→ **EXERCISE OBJECTIVE**
All lines with the word "other" must be pulled from the entries below.

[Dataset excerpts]
-.-.-

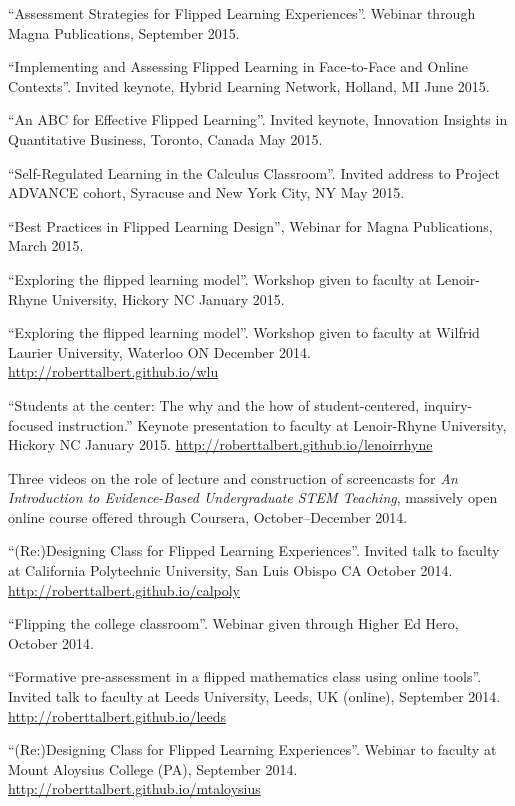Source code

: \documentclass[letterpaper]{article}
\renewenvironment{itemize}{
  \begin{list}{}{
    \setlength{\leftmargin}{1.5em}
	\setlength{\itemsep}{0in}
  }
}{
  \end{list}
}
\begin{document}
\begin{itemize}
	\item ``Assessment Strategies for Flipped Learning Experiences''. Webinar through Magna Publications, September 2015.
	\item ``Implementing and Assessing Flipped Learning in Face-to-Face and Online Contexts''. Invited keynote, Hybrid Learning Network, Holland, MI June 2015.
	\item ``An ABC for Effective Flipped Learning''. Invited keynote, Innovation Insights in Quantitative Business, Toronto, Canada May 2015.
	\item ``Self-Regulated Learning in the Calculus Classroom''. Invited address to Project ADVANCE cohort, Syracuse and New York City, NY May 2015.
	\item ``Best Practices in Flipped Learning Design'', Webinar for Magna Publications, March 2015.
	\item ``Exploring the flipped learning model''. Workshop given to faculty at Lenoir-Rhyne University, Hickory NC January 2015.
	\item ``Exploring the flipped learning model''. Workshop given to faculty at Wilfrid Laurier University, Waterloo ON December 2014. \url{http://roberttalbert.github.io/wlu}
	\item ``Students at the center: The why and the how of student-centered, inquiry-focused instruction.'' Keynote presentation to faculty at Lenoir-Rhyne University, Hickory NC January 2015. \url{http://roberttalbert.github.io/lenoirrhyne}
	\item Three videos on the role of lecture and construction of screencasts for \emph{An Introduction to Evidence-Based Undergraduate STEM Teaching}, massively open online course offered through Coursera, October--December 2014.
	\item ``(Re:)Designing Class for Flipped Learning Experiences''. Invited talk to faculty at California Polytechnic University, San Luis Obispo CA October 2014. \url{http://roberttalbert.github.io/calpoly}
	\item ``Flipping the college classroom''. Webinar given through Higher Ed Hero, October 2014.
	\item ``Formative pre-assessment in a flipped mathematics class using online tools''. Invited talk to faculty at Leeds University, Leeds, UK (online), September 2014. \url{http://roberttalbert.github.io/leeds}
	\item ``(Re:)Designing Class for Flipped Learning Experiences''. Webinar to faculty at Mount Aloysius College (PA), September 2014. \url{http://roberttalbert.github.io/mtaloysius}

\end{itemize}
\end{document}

-.-.-

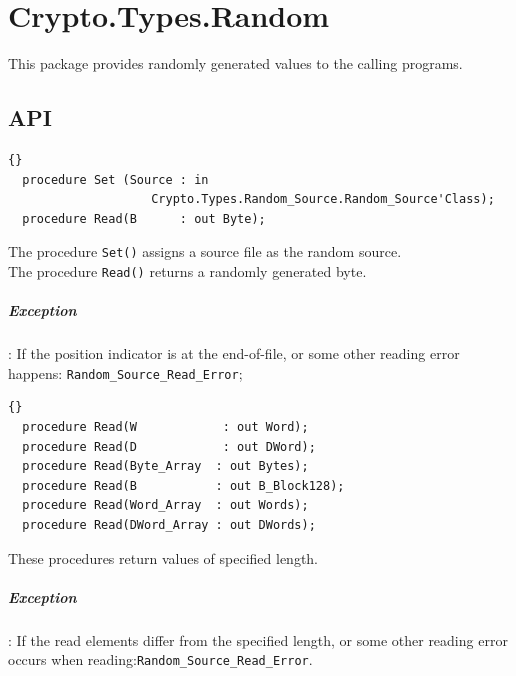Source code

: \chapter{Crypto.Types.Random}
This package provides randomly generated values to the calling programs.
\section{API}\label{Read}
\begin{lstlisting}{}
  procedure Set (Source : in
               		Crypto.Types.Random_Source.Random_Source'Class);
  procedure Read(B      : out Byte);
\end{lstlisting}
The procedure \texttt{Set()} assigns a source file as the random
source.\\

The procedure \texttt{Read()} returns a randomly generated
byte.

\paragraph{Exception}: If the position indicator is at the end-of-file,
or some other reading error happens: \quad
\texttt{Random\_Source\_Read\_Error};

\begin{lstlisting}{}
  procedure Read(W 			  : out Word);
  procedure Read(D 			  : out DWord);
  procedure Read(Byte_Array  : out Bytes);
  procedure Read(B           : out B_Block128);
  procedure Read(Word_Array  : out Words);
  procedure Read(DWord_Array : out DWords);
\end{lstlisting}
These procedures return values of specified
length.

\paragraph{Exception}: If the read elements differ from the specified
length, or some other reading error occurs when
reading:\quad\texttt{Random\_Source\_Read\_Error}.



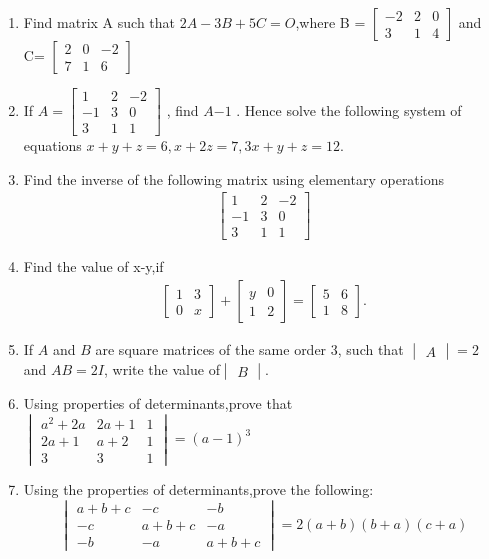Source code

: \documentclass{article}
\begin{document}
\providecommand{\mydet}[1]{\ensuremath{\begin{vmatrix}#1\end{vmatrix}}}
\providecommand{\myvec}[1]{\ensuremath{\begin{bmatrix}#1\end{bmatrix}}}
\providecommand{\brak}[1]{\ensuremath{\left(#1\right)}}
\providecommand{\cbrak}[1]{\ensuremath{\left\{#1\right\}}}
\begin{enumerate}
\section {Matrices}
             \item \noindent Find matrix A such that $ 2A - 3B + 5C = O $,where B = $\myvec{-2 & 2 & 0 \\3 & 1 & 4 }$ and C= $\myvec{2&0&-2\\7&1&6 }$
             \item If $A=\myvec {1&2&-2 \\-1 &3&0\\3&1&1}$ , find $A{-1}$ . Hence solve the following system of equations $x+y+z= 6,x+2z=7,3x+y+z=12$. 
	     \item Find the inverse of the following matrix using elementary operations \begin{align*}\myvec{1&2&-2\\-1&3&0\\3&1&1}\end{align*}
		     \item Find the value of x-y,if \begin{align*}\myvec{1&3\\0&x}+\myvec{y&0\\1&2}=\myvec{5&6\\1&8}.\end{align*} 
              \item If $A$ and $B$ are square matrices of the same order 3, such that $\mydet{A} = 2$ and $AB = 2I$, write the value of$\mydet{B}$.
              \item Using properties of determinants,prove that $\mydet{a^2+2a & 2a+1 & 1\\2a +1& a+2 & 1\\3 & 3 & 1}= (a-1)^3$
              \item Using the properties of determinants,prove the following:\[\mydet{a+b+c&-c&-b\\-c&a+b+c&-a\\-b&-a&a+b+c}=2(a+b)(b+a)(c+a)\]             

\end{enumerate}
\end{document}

-.-.-

→ **EXERCISE RESULT**
or some other reading error happens: \quad
length, or some other reading error occurs when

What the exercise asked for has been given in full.